For all of my code related to processing text related to the TMemo, I am currently using the UTF8 functions (UTF8Copy, UTF8Pos, UTF8Length and UTF8RightStr).
Everything in my code seems to be working OK, except in the area of selected text in the TMemo. What I have noticed is the getting text from the TMemo (after walking through the Lazarus code) is handled by converting UTF16 to UTF8. All of my code is defined as String and I use the aforementioned Utf8 functions.
But, I noticed that the selected text and the selection start values from the TMemo are not correct if some Unicode values are used (I am testing with a thumbs-up pic I stole from another forum message looks like- 👍). When a Unicode like that exists, the selected values do not work.
In tracing through the code, it looks like selection start just gets the value from the underlying Windows memo control. Since that control apparently uses UTF16 (otherwise why would the Lazarus code convert from UTF16 to UTF8), the start position would be based on UTF16 not UTF8. The selected text on the other hand, uses that same selection start, but works on UTF8 text. This appears to be why the value is incorrect.

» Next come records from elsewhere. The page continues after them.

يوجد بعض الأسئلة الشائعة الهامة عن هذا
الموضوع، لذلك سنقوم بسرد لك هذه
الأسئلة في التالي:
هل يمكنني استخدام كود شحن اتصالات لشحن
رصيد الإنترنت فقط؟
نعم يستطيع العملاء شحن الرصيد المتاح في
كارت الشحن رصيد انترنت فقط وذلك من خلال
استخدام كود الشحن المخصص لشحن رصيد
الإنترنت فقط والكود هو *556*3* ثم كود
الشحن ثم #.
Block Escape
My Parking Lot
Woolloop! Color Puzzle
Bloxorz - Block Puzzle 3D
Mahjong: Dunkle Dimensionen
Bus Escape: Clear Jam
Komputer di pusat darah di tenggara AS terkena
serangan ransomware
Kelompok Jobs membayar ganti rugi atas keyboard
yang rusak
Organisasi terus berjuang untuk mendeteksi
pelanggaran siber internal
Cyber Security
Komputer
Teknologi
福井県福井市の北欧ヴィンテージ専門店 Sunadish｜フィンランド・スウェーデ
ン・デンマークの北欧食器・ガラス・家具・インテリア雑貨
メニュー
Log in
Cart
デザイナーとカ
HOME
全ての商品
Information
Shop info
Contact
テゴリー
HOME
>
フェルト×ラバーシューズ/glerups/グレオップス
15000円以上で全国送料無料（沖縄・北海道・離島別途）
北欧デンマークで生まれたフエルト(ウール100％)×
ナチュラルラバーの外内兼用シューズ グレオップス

I do not have to use selected text, I could use selection start and selection length and copy the text, but I would have the same issue as the underlying LCL code.
One thought I had was to instead of using the UTF8 functions, instead, define my Strings as UTF16 (would that be Utf16String, WideString or UnicodeString) and change my calls to Utf8 functions back to the normal functions of Pos, Length, Copy and RightStr (this assumes they work correctly on the the specified type).

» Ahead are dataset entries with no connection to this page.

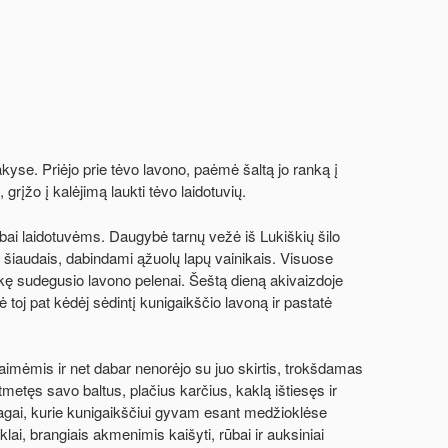
yse. Priėjo prie tėvo lavono, paėmė šaltą jo ranką į
grįžo į kalėjimą laukti tėvo laidotuvių.
arbai laidotuvėms. Daugybė tarnų vežė iš Lukiškių šilo
 šiaudais, dabindami ąžuolų lapų vainikais. Visuose
likę sudegusio lavono pelenai. Šeštą dieną akivaizdoje
ė toj pat kėdėj sėdintį kunigaikščio lavoną ir pastatė
elaimėmis ir net dabar nenorėjo su juo skirtis, trokšdamas
tmetęs savo baltus, plačius karčius, kaklą ištiesęs ir
anagai, kurie kunigaikščiui gyvam esant medžioklėse
ai, brangiais akmenimis kaišyti, rūbai ir auksiniai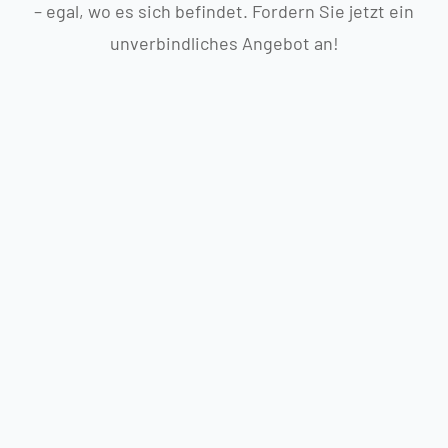
– egal, wo es sich befindet. Fordern Sie jetzt ein
unverbindliches Angebot an!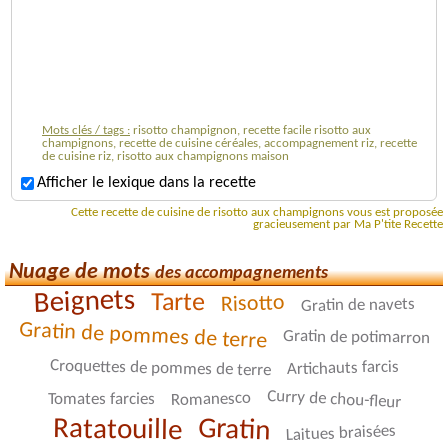
Mots clés / tags :
risotto champignon, recette facile risotto aux
champignons, recette de cuisine céréales, accompagnement riz, recette
de cuisine riz, risotto aux champignons maison
Afficher le lexique dans la recette
Cette recette de cuisine de risotto aux champignons vous est proposée
gracieusement par Ma P'tite Recette
Nuage de mots
des accompagnements
Beignets
Tarte
Risotto
Gratin de navets
Gratin de pommes de terre
Gratin de potimarron
Croquettes de pommes de terre
Artichauts farcis
Curry de chou-fleur
Romanesco
Tomates farcies
Gratin
Ratatouille
Laitues braisées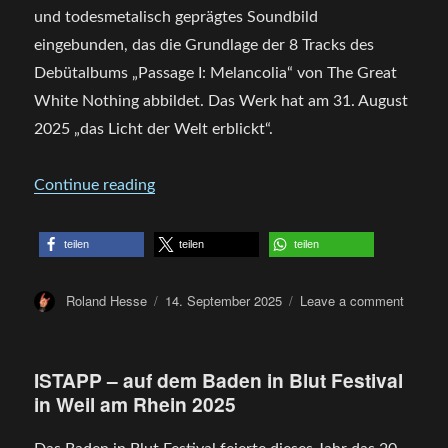
und todesmetalisch geprägtes Soundbild
eingebunden, das die Grundlage der 8 Tracks des
Debütalbums „Passage I: Melancolia“ von The Great
White Nothing abbildet. Das Werk hat am 31. August
2025 „das Licht der Welt erblickt“.
„CD Review – The Great White Nothing – 
Continue reading
teilen
teilen
teilen
Author
Posted
on
Roland Hesse
14. September 2025
Leave a comment
on
CD
Review
–
ISTAPP – auf dem Baden in Blut Festival
The
in Weil am Rhein 2025
Great
White
Nothing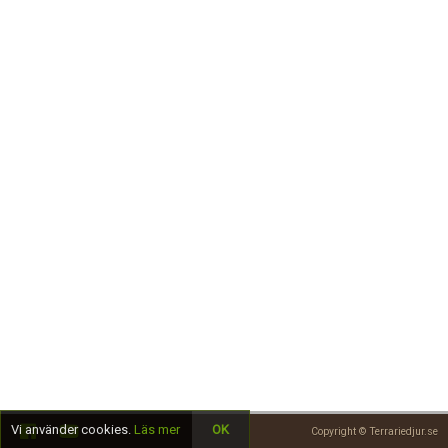
Skapa konto
Vi använder cookies.
Läs mer
OK
Copyright © Terrariedjur.se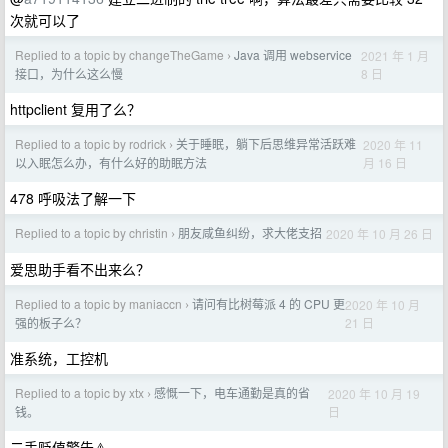
次就可以了
Replied to a topic by changeTheGame
Java 调用 webservice
2021 年 1 月
›
8 日
接口，为什么这么慢
httpclient 复用了么？
Replied to a topic by rodrick
关于睡眠，躺下后思维异常活跃难
2020 年 11
›
月 16 日
以入眠怎么办，有什么好的助眠方法
478 呼吸法了解一下
Replied to a topic by christin
朋友咸鱼纠纷，求大佬支招
2020 年 10 月 26 日
›
爱思助手看不出来么？
Replied to a topic by maniaccn
请问有比树莓派 4 的 CPU 更
2020 年 10 月
›
21 日
强的板子么？
准系统，工控机
Replied to a topic by xtx
感慨一下，电车通勤是真的省
2020 年 10 月 19
›
日
钱。
二手贬值警告⚠️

Would that be the way to go?
I'm also concerned about other OSes. If Linux is UTF8 (I thought I read it was) then this would then break on Linux. So should I be using compiler directives and define my Strings (just those dealing with the TMemo) as Utf16 for Windows and Utf8 for non-Windows?
Am I way off-base here?
BTW, to test, just create a form, put a TMemo on it and a TButton. For the button click use the following code:
ShowMessage(Memo1.SelText);
Enter some text and select something.
With regular English text, the dialog displays the selected text. If you then use the thumbs-up character in the middle and select something at the end (or anywhere after it) and click the button, you will most likely get text short a character at the beginning.
Thanks